Davanın devamında daha ortaya neler saçılır belli olmaz. Ama bu kısacık özet bile AKP’li bakan ve yöneticilerin nasıl bir yolsuzluk ve rüşvet bataklığında yüzdüğünü göstermeye yetiyor. Daha önce de defalarca ortaya saçıldığı gibi 15 yıldır ülkeyi yöneten RTE ve AKP’nin kurduğu tezgâh, çürümüşlüğün seviyesini gösteriyor.

Ülkede 6-7 milyon emekçi, açlık sınırının altındaki asgari ücretle geçimini sağlamaya çalışırken AKP’li muktedirler milyon dolarları cebe indiriyor.

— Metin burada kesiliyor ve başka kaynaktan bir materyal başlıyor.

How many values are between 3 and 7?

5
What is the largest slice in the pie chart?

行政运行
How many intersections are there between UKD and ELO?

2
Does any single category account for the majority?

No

Daha önce Türkiye’deyken de açığa çıkan bu yolsuzluk ve rüşvet düzeni, AKP tarafından Meclis’te aklanmıştı. ABD’deki davada Sarraf’ın itiraf ettiği rüşvetleri alan Bakanların hepsi, AKP’li vekillerin kahkahaları eşliğinde aklanmıştı.

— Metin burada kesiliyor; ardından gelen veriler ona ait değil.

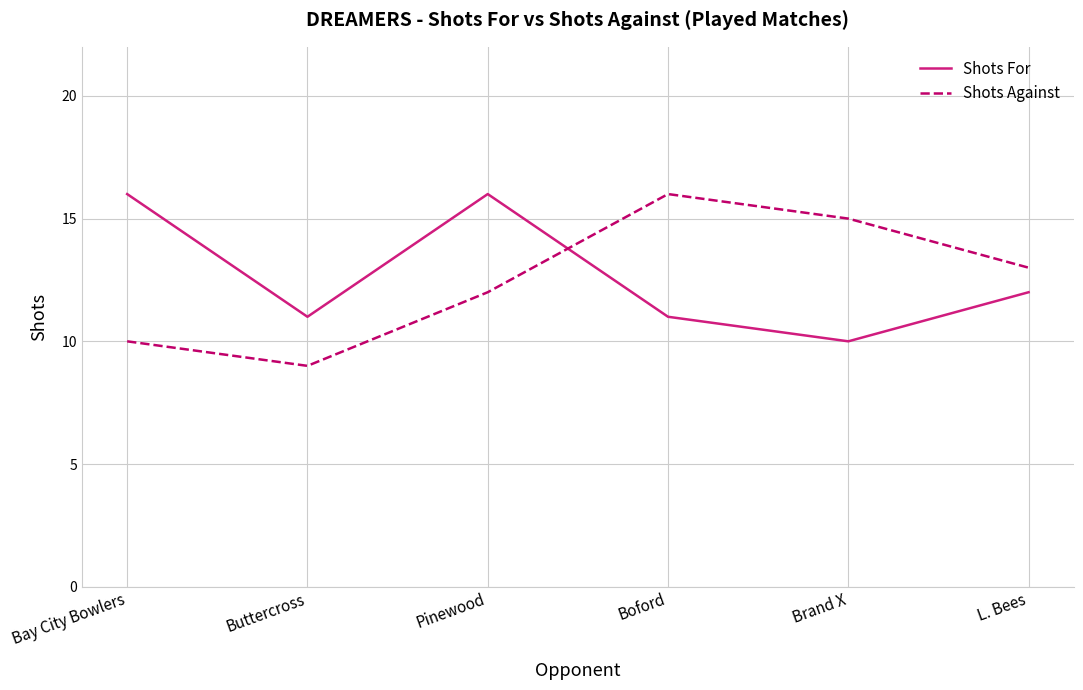

True or false: Shots Against and Shots For intersect in this chart.

True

AKP’liler malum olduğu üzere, bir kez daha gözler önüne serilen suçlarını örtbas etmek için yalana ve “vatan, millet, sakarya” edebiyatına sarıldı. Çok değil, birkaç yıl önce AKP tarafından kahraman ilan edilen Rıza Sarraf bir anda vatan haini oluverdi. Sarraf davası ise tabii ki de (!) Feto komplosu oldu…

Kılıçdaroğlu’nun Ufku: 2019 Aşağı 2019 Yukarı!

AKP’nin suç ve pislikleri 2017’nin son iki ayında bir kez daha ortaya dökülmüş oldu. Bizzat Erdoğan’ın gizlediği ve kaçırdığı zenginliklerini ortaya koyan ise CHP Genel Başkanı Kemal Kılıçdaroğlu oldu. Kılıçdaroğlu önce iddiayı ortaya attı, ardından grup toplantısında belgeleri açıkladı ve nihayet belgeleri basına sundu.

Belgelerin yarattığı etkiler aslında öyle etkili ki Kılıçdaroğlu’nun belgeleri açıkladığı CHP Grup Toplantısı’nda vekiller “Tayyip İstifa” diyerek slogan atmaya başladı. Medyada da geniş yankı buldu belgeler.

Ne var ki Kılıçdaroğlu’nun siyasi ufukları düzen sınırlarını aşma kapasitesine sahip olmadığı için ortaya koyduğu suçların üzerine gitmeyi beceremiyor. Ne kitleleri kapsayacak bir kampanya, ne de bir eylemsellik… Varsa yoksa 2019’u işaret ediyor. “2019’da hesabını soracağız” diyor.

2019’da hesap sor da, dur bakalım 2019’a nasıl gidilecek? Toplumsal muhalefet 1 yıldan uzun süre eli kolu bağlı mı oturacak? OHAL eliyle muhalefet bastırılırken, muhalif emekçiler ihraç edilmişken, milyonlarca emekçi açlık sınırının altında bir asgari ücrete mahkum edilirken AKP 2019’a kadar rahat mı gidecek?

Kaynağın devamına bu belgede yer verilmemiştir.